## TASK TO CARRY OUT
Rewrite the rows from the start through the line containing "[GHSA-j86v-2vjr-fg8f] Etcd Gateway TLS", swapping "Nervos CKB" for "CKB" and leaving everything else as it is. Leave out the pictures.

□ □ □ □ □ □ □

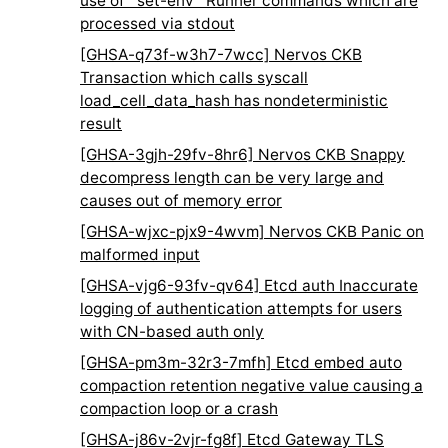
use of `set-env` Runner commands which are
processed via stdout
[GHSA-q73f-w3h7-7wcc] Nervos CKB
Transaction which calls syscall
load_cell_data_hash has nondeterministic
result
[GHSA-3gjh-29fv-8hr6] Nervos CKB Snappy
decompress length can be very large and
causes out of memory error
[GHSA-wjxc-pjx9-4wvm] Nervos CKB Panic on
malformed input
[GHSA-vjg6-93fv-qv64] Etcd auth Inaccurate
logging of authentication attempts for users
with CN-based auth only
[GHSA-pm3m-32r3-7mfh] Etcd embed auto
compaction retention negative value causing a
compaction loop or a crash
[GHSA-j86v-2vjr-fg8f] Etcd Gateway TLS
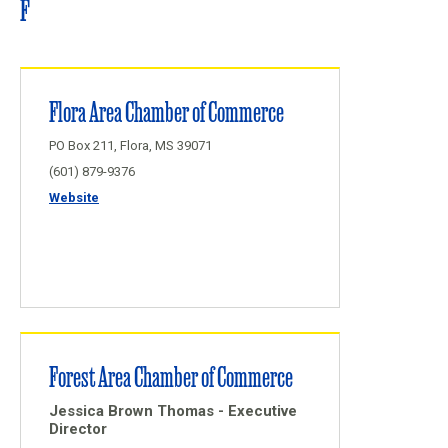
F
Flora Area Chamber of Commerce
PO Box 211, Flora, MS 39071
(601) 879-9376
Website
Forest Area Chamber of Commerce
Jessica Brown Thomas - Executive
Director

□ □ □ □ □ □ □

## EXERCISE OUTPUT
use of `set-env` Runner commands which are
processed via stdout
[GHSA-q73f-w3h7-7wcc] CKB
Transaction which calls syscall
load_cell_data_hash has nondeterministic
result
[GHSA-3gjh-29fv-8hr6] CKB Snappy
decompress length can be very large and
causes out of memory error
[GHSA-wjxc-pjx9-4wvm] CKB Panic on
malformed input
[GHSA-vjg6-93fv-qv64] Etcd auth Inaccurate
logging of authentication attempts for users
with CN-based auth only
[GHSA-pm3m-32r3-7mfh] Etcd embed auto
compaction retention negative value causing a
compaction loop or a crash
[GHSA-j86v-2vjr-fg8f] Etcd Gateway TLS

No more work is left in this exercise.